RCLCPP_COMPONENTS_REGISTER_NODE(action_tutorials_cpp::FibonacciActionServer)

In the client I added some more logging to both goal_response_callback and get_result_callback.

import rclpy
from rclpy.action import ActionClient
from rclpy.node import Node

from action_tutorials_interfaces.action import Fibonacci


class FibonacciActionClient(Node):

    def __init__(self):
        super().__init__('fibonacci_action_client')
        self._action_client = ActionClient(self, Fibonacci, 'fibonacci')

    def send_goal(self, order):
        goal_msg = Fibonacci.Goal()
        goal_msg.order = order

        self._action_client.wait_for_server()

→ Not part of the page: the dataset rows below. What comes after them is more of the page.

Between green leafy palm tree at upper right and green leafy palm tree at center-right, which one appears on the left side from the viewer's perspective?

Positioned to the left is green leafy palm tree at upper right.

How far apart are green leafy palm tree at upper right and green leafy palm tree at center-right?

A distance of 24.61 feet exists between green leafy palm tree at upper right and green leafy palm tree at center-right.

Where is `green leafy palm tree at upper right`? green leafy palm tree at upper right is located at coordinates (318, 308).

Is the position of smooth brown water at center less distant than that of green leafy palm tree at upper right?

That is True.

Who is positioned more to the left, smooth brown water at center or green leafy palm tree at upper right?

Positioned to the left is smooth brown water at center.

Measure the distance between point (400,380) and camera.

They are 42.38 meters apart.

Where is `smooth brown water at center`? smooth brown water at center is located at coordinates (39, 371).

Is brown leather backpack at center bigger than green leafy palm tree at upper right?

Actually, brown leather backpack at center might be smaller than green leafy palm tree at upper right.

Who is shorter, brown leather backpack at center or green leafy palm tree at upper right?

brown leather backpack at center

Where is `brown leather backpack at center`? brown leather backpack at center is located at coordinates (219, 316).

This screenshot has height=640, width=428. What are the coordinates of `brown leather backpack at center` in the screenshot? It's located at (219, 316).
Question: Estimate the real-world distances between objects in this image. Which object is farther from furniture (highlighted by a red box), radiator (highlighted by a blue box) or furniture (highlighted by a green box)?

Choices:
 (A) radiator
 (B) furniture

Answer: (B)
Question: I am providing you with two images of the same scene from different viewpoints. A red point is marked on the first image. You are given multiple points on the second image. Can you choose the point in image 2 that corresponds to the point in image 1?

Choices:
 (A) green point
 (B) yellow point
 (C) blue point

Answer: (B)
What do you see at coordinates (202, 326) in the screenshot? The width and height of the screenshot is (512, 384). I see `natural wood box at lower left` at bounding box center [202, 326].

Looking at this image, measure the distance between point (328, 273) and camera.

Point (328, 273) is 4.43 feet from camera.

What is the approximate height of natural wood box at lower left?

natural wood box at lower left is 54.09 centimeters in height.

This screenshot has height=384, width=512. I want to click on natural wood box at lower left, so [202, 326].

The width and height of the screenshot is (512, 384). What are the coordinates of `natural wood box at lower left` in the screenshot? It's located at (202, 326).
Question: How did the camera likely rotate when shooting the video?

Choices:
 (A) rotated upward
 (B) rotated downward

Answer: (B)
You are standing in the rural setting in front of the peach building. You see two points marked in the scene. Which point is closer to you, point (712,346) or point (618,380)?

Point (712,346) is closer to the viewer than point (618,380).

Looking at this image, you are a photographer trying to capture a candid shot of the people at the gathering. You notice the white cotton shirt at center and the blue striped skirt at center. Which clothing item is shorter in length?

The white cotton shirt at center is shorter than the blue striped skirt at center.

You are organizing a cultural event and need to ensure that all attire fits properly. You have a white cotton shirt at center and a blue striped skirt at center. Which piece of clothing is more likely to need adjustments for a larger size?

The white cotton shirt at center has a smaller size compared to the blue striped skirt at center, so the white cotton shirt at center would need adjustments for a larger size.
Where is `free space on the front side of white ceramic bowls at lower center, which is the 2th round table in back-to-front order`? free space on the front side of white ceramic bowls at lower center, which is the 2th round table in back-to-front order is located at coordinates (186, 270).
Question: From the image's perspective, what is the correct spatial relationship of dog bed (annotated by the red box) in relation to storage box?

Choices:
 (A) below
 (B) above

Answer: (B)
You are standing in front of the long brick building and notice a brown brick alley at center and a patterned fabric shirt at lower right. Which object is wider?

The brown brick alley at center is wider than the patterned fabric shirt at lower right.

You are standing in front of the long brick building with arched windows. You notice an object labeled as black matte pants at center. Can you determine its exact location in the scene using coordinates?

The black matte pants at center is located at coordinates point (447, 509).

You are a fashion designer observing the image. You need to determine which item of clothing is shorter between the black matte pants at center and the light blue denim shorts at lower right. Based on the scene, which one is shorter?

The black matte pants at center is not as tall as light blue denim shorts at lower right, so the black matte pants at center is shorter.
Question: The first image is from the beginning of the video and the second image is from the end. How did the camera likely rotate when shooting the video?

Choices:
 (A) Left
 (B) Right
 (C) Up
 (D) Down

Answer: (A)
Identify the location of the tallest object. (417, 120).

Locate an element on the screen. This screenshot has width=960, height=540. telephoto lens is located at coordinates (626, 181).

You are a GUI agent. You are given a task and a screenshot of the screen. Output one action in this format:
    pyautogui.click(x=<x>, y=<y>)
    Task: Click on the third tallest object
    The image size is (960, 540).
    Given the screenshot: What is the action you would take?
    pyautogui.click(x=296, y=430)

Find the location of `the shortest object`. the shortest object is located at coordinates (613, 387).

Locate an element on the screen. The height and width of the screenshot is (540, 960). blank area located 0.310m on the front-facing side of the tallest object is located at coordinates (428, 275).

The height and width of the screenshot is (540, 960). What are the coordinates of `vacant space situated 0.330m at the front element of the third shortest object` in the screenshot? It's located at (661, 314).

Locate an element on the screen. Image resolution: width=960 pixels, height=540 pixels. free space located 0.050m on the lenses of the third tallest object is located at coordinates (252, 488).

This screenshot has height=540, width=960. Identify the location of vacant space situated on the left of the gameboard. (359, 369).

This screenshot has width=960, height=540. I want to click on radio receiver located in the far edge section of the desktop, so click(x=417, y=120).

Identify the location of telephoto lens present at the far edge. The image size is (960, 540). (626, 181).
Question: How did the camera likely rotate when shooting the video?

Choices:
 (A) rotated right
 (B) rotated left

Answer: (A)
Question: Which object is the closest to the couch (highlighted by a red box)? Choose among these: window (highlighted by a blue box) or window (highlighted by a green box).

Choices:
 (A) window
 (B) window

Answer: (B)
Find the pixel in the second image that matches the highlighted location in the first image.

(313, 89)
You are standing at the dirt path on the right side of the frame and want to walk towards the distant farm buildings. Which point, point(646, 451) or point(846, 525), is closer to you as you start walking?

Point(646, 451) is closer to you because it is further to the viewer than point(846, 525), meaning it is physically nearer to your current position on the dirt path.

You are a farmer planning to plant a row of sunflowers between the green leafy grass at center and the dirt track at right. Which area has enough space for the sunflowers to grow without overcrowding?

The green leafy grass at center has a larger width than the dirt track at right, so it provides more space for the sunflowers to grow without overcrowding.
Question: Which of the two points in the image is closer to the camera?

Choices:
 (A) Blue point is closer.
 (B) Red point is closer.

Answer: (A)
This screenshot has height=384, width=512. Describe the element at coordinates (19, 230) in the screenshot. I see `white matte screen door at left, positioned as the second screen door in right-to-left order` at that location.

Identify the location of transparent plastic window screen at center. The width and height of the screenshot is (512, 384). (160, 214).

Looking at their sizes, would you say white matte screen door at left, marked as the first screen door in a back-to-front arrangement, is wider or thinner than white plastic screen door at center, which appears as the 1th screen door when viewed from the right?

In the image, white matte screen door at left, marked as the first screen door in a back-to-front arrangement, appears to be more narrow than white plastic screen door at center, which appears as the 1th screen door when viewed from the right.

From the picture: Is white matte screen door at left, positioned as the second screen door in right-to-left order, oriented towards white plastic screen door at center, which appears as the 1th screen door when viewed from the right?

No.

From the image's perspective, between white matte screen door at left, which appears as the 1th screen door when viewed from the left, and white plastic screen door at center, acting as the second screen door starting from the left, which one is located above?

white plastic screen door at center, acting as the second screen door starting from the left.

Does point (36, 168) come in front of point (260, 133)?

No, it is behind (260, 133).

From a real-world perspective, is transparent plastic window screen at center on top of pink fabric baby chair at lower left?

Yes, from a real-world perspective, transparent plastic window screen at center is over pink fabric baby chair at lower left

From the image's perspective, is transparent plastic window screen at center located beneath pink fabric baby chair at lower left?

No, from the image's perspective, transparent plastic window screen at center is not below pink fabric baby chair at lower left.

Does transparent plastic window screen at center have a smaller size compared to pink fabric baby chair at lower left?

        self._send_goal_future = self._action_client.send_goal_async(goal_msg)
        self._send_goal_future.add_done_callback(self.goal_response_callback)

    def goal_response_callback(self, future):
        goal_handle = future.result()
        if not goal_handle.accepted:
            self.get_logger().info('Goal rejected :(')
            return

        self.get_logger().info('Goal accepted :)')

        self.get_logger().info("goal_response_callback: get_result_async")
        self._get_result_future = goal_handle.get_result_async()
        self.get_logger().info("goal_response_callback: add_done_callback(result_callback)")
        self._get_result_future.add_done_callback(self.get_result_callback)
        self.get_logger().info("goal_response_callback: done")

    def get_result_callback(self, future):
        result = future.result()
        self.get_logger().info('Result: status {}'.format(result.status))
        self.get_logger().info('Result: {0}'.format(result.result.sequence))
        rclpy.shutdown()


def main(args=None):
    rclpy.init(args=args)

    action_client = FibonacciActionClient()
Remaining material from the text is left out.